Satellite images are a handy tool also but you can only get them an 'hour or three' prior to what you are looking at on the radar, but it may be useful to see how the storms are growing or heading regardless during the day in any event, so you can monitor the cloud images on satellite and see what's happening.
There will be times when you've driven out and gotten 'busts' - that means the storm is done, gone, weakened. Every chaser gets them, it's part of chasing and you'll soon be able to recognize the storms that are worth chasing and the ones aren't and do peater out. I've chased what I thought were good storms with lots of lightning only to turn up and they've just gone dead! You'll save a lot of petrol and driving if you take your time in observing the storms. So long as there's convection happening as you watch it, strong updraughts and maturity of the storm then they're the ones to watch.

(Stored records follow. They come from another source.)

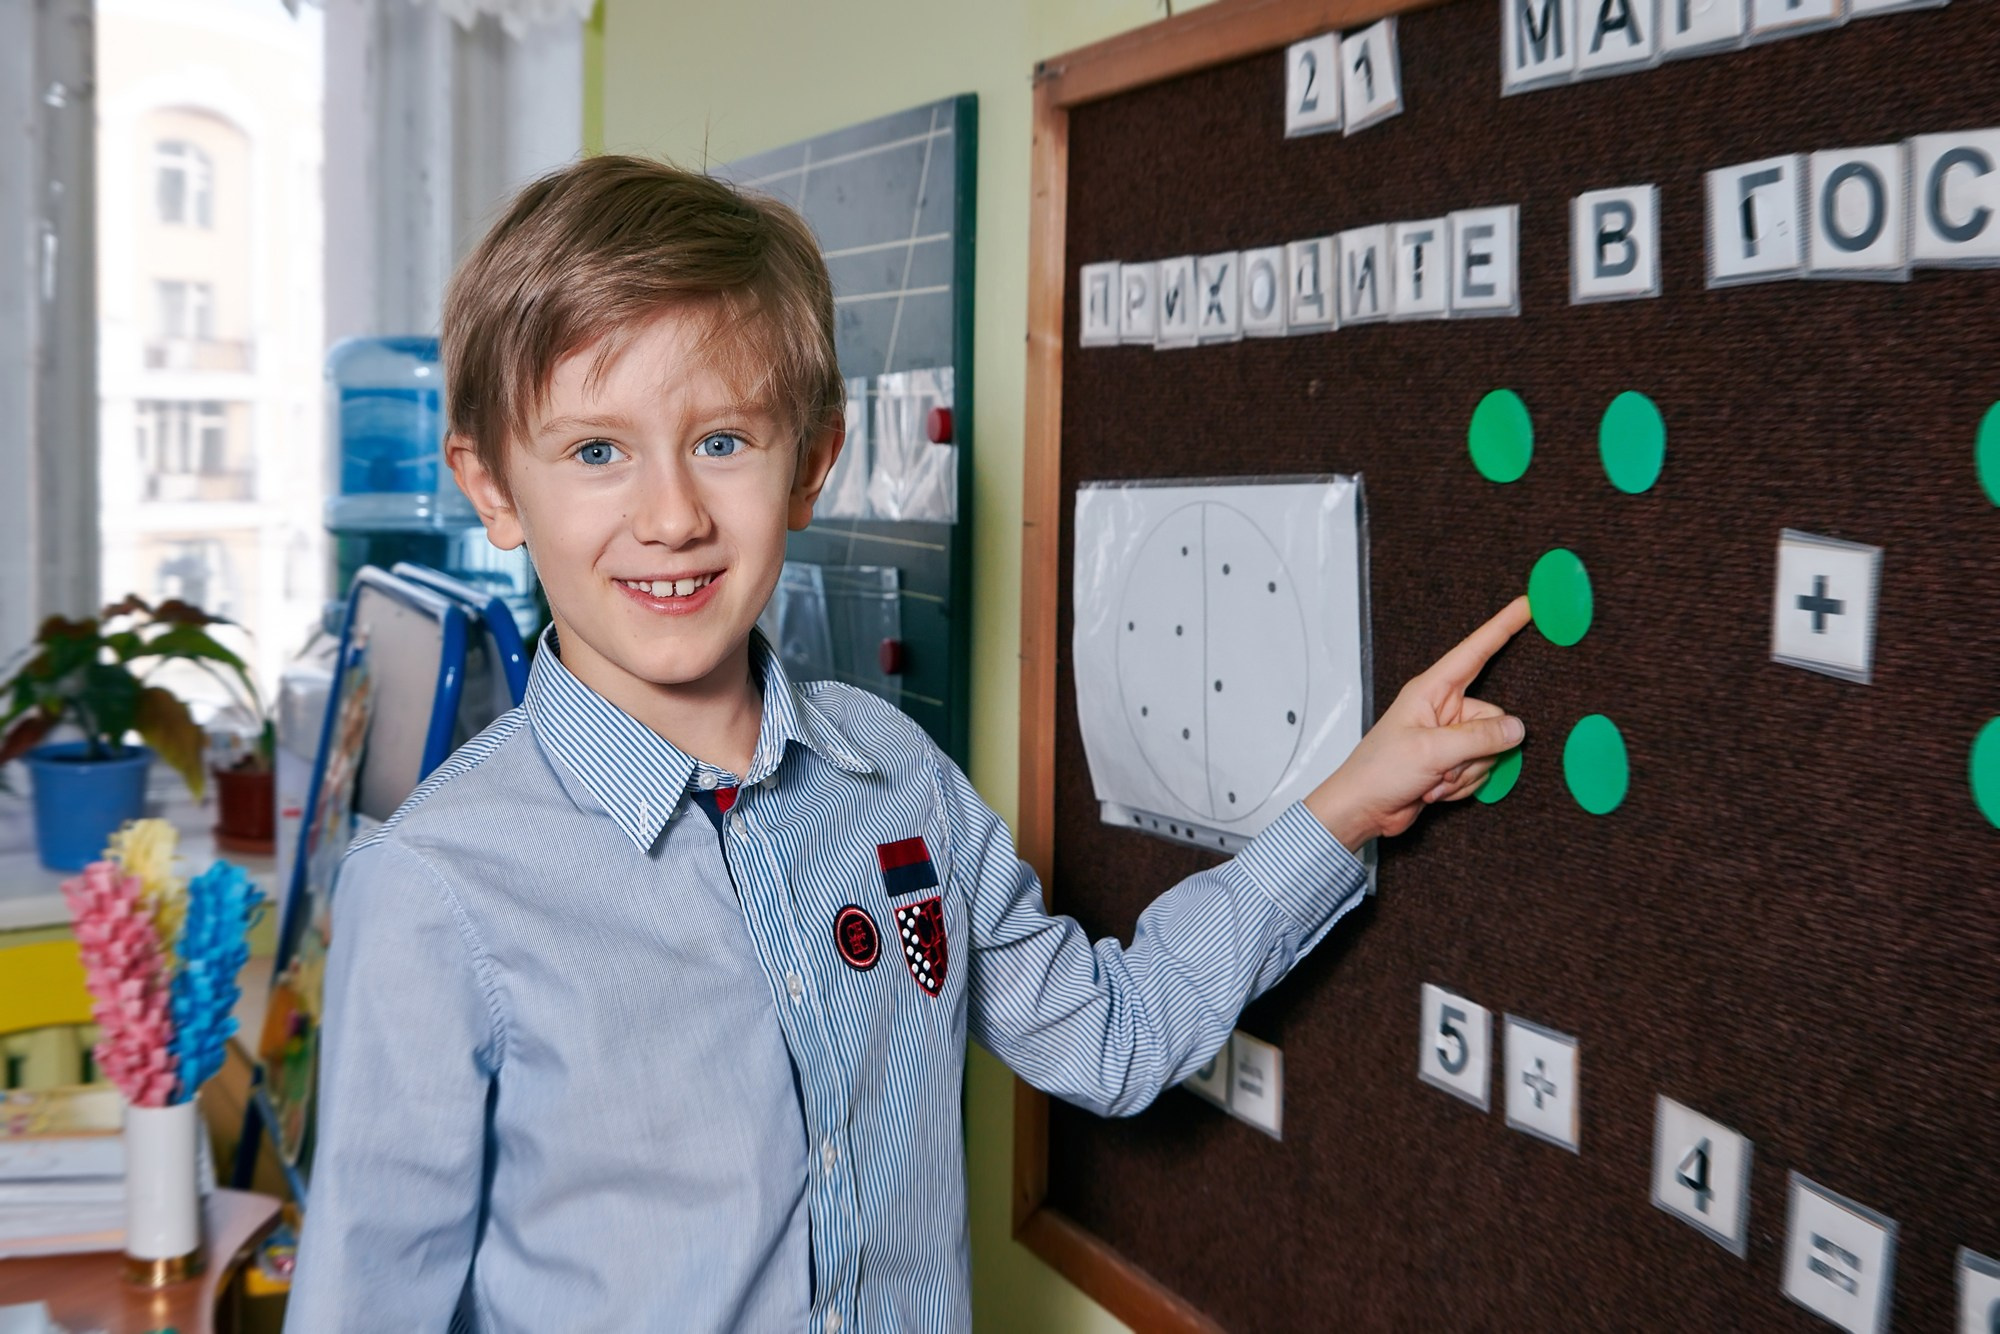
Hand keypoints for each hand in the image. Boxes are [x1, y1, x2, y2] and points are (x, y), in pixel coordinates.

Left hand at [1304, 596, 1530, 850]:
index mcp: (1431, 690)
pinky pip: (1480, 770)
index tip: (1527, 604)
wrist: (1363, 809)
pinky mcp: (1452, 761)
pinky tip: (1434, 788)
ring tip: (1432, 777)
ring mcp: (1449, 736)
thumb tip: (1517, 729)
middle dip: (1476, 751)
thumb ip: (1479, 738)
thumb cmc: (1380, 771)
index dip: (1502, 627)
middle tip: (1442, 765)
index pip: (1475, 651)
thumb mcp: (1431, 751)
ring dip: (1465, 772)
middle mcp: (1443, 709)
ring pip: (1491, 750)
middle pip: (1494, 718)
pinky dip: (1462, 784)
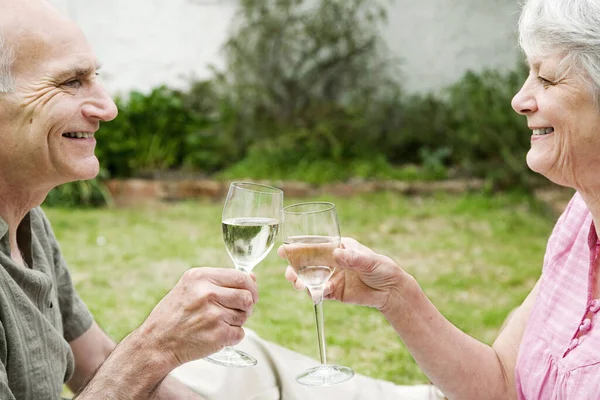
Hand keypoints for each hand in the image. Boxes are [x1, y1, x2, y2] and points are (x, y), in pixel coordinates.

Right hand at [138, 267, 257, 368]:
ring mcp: (214, 314)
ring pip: (244, 316)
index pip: (241, 277)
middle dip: (246, 306)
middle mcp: (207, 293)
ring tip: (217, 324)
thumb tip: (252, 277)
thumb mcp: (190, 287)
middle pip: (247, 297)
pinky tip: (216, 335)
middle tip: (235, 312)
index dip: (251, 287)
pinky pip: (240, 333)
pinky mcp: (218, 334)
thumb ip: (220, 281)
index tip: (250, 294)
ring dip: (236, 322)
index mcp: (201, 277)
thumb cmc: (174, 314)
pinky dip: (232, 337)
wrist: (156, 343)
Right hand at [281, 237, 406, 311]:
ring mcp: (332, 277)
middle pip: (307, 262)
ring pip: (309, 278)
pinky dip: (315, 294)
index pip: (315, 245)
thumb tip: (337, 255)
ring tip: (299, 286)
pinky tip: (315, 295)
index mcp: (338, 247)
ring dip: (301, 281)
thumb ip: (353, 258)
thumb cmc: (383, 268)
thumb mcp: (370, 261)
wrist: (392, 291)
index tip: (285, 250)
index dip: (298, 247)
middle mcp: (331, 261)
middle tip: (289, 274)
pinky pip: (319, 293)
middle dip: (295, 267)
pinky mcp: (334, 292)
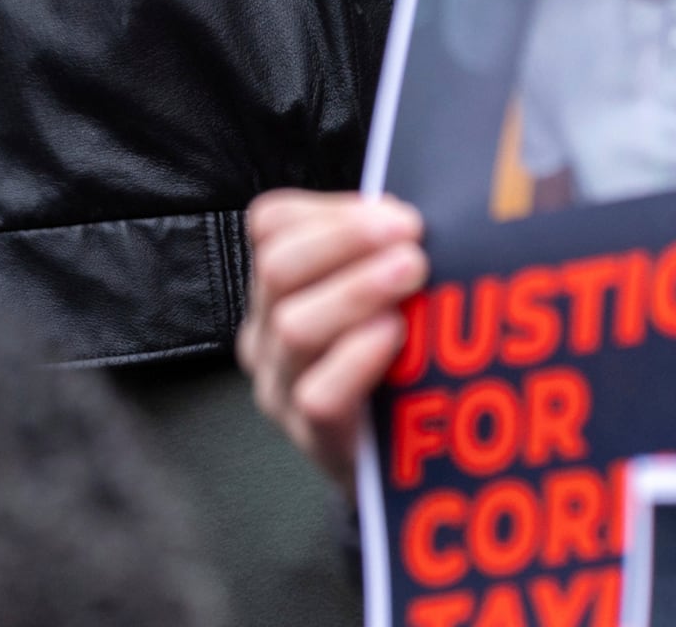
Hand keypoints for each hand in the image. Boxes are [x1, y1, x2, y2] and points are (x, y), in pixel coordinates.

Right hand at [239, 189, 429, 485]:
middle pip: (277, 267)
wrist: (391, 465)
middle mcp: (266, 333)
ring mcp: (281, 389)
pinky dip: (357, 357)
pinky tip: (393, 335)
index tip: (394, 212)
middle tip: (409, 236)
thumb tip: (407, 212)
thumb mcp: (378, 299)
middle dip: (346, 240)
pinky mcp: (312, 440)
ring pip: (294, 327)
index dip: (329, 209)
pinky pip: (320, 394)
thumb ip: (382, 254)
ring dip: (357, 291)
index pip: (271, 224)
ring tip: (410, 275)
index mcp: (278, 286)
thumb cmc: (389, 367)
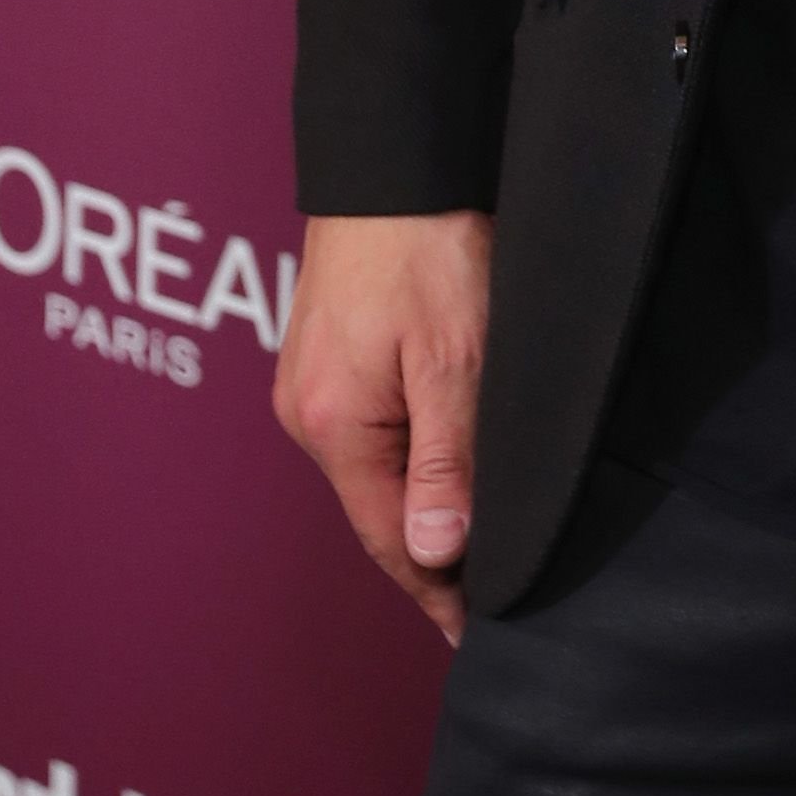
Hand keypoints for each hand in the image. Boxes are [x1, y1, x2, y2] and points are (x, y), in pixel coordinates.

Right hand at [276, 211, 494, 642]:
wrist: (398, 164)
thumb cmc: (432, 249)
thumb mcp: (457, 361)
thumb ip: (447, 459)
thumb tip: (434, 551)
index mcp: (334, 425)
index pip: (389, 538)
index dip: (435, 591)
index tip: (475, 632)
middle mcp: (306, 413)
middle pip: (376, 509)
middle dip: (429, 556)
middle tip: (489, 597)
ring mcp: (310, 384)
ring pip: (373, 470)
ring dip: (420, 505)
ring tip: (476, 546)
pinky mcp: (325, 357)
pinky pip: (368, 431)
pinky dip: (406, 460)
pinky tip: (443, 470)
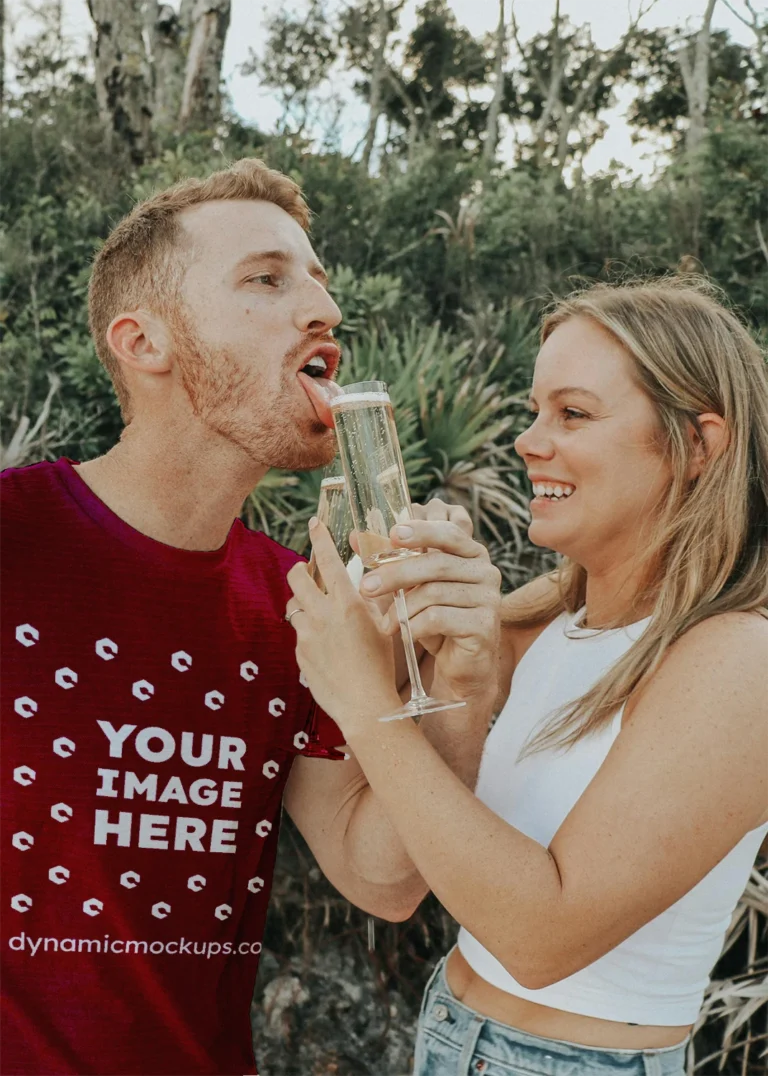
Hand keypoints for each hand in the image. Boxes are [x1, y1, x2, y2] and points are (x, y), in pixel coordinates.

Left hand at [286, 520, 401, 736]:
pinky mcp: (299, 654)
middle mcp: (323, 615)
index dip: (319, 538)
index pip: (328, 560)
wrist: (365, 706)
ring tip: (317, 611)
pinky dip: (308, 632)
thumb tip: (367, 582)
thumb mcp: (384, 626)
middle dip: (300, 569)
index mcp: (348, 603)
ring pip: (293, 605)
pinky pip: (298, 634)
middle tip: (307, 570)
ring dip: (302, 602)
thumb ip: (372, 601)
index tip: (314, 524)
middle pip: (297, 577)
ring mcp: (307, 635)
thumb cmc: (381, 666)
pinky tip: (325, 646)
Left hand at [359, 500, 501, 702]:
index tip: (393, 534)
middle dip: (396, 574)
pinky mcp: (484, 625)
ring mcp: (489, 598)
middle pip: (436, 564)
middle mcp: (486, 572)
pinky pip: (439, 618)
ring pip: (434, 593)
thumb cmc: (436, 620)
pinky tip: (404, 634)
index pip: (448, 532)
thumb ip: (390, 560)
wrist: (461, 664)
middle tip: (367, 587)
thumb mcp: (413, 587)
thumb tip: (354, 537)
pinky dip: (414, 626)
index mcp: (471, 554)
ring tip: (385, 624)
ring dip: (402, 609)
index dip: (421, 530)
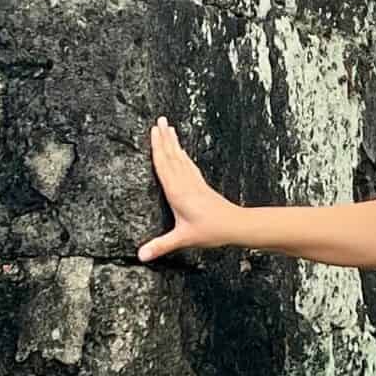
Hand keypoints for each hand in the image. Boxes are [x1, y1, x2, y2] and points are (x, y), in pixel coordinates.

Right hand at [138, 120, 239, 263]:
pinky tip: (182, 152)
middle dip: (165, 138)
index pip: (164, 164)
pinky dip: (182, 155)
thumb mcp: (183, 239)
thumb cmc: (210, 231)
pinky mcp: (201, 186)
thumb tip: (140, 256)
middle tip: (160, 119)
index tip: (154, 130)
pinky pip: (188, 165)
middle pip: (172, 156)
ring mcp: (194, 183)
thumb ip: (161, 246)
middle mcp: (185, 183)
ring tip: (169, 128)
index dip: (158, 147)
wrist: (235, 226)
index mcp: (178, 191)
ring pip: (181, 158)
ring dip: (174, 143)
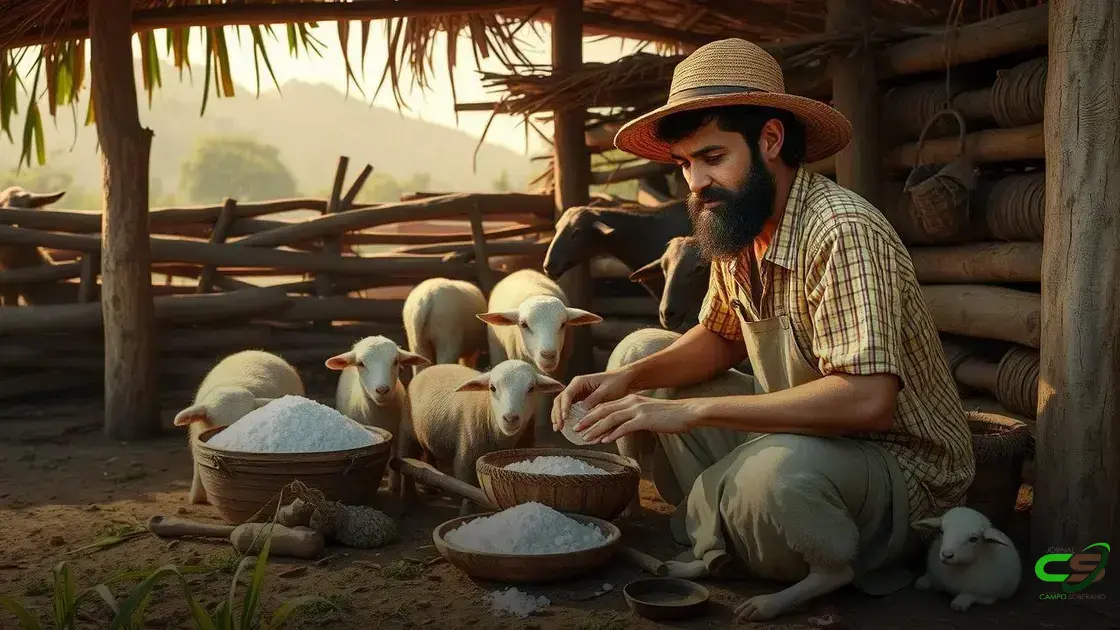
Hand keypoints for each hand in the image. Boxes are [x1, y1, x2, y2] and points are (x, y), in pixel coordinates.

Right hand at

The key is to make sure you're prepared before you go out - sometimes you can get lucky and the storms are close by so you don't need all the tools, but to initiate the good storms early and get the jump on them once you get to your destination, then that will add even further satisfaction knowing that you've done the homework and been rewarded.
Some tools you can take with you are compass, maps, laptop with wireless internet, torch, your phone - in case you want to report anything to the bureau regarding severe weather - and not forgetting your camera, tripod etc and spare batteries!
Good luck and always have some commonsense and safety when you're out there on the road, not everyone is chasing storms and if you act professional then you'll gain the respect and won't become a nuisance!